We the people. They refute last week's television commentary
downgrading our optimism and our idealism. They are the
entrepreneurs, the builders, the pioneers, and a lot of regular folks
the true heroes of our land who make up the most uncommon nation of
doers in history. You know they're Americans because their spirit is
as big as the universe and their hearts are bigger than their
spirits.

We the people. Starting the third century of a dream and standing up
to some cynic who's trying to tell us we're not going to get any
better.

Are we at the end?
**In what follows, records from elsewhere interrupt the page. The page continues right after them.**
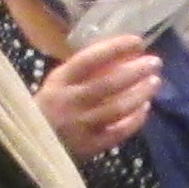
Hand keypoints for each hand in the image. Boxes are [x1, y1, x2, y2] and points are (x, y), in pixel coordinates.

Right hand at [42, 32, 163, 161]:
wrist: (33, 146)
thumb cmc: (49, 108)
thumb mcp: (58, 84)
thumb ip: (84, 71)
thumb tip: (121, 55)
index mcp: (60, 81)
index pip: (90, 59)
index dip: (116, 48)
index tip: (138, 41)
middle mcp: (70, 102)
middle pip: (109, 84)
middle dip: (136, 71)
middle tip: (155, 62)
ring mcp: (80, 126)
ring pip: (117, 108)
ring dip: (140, 93)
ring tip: (155, 82)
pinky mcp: (89, 146)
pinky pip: (118, 132)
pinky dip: (135, 119)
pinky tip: (145, 108)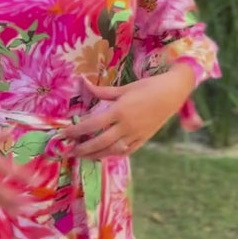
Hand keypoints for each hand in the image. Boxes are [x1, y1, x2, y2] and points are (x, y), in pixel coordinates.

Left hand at [64, 65, 194, 158]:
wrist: (173, 93)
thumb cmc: (148, 87)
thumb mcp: (124, 88)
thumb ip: (101, 91)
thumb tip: (82, 82)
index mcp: (119, 110)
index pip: (92, 124)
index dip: (76, 131)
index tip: (64, 134)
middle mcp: (126, 126)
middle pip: (99, 142)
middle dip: (82, 148)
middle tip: (69, 151)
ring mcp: (135, 135)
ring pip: (111, 151)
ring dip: (95, 155)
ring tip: (82, 156)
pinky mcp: (143, 140)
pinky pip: (125, 151)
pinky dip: (112, 155)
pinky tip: (102, 155)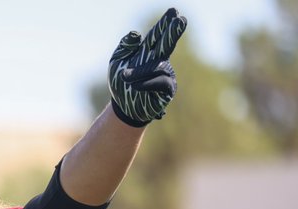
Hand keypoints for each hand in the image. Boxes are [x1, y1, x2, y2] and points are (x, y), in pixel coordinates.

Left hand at [108, 8, 186, 126]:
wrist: (123, 108)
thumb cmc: (120, 83)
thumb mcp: (116, 62)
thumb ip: (125, 46)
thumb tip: (136, 34)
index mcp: (147, 51)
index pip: (157, 34)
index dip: (165, 23)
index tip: (174, 12)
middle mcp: (159, 60)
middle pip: (167, 43)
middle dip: (173, 32)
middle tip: (181, 19)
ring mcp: (165, 74)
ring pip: (156, 66)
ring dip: (139, 72)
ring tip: (125, 78)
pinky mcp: (168, 88)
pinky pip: (159, 81)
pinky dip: (145, 83)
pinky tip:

Well, I can't tell it any better than the real
thing -- a story recorded by James Madison from the final moments of
the Constitutional Convention -- September 17th, 1787. As the last
few members signed the document, Benjamin Franklin-- the oldest
delegate at 81 years, and in frail health -- looked over toward the
chair where George Washington daily presided. At the back of the
chair was painted the picture of a sun on the horizon. And turning to
those sitting next to him, Franklin observed that artists found it
difficult in their painting to distinguish between a rising and a
setting sun.

Well, I know if we were there, we could see those delegates sitting
around Franklin -- leaning in to listen more closely to him. And then
Dr. Franklin began to share his deepest hopes and fears about the
outcome of their efforts, and this is what he said: "I have often
looked at that picture behind the President without being able to
tell whether it was a rising or setting Sun: But now at length I have
the happiness to know that it is a rising and not a setting Sun."

Well, you can bet it's rising, because, my fellow citizens, America
isn't finished her best days have just begun.

Thank you, God bless you and God bless America. (Applause.)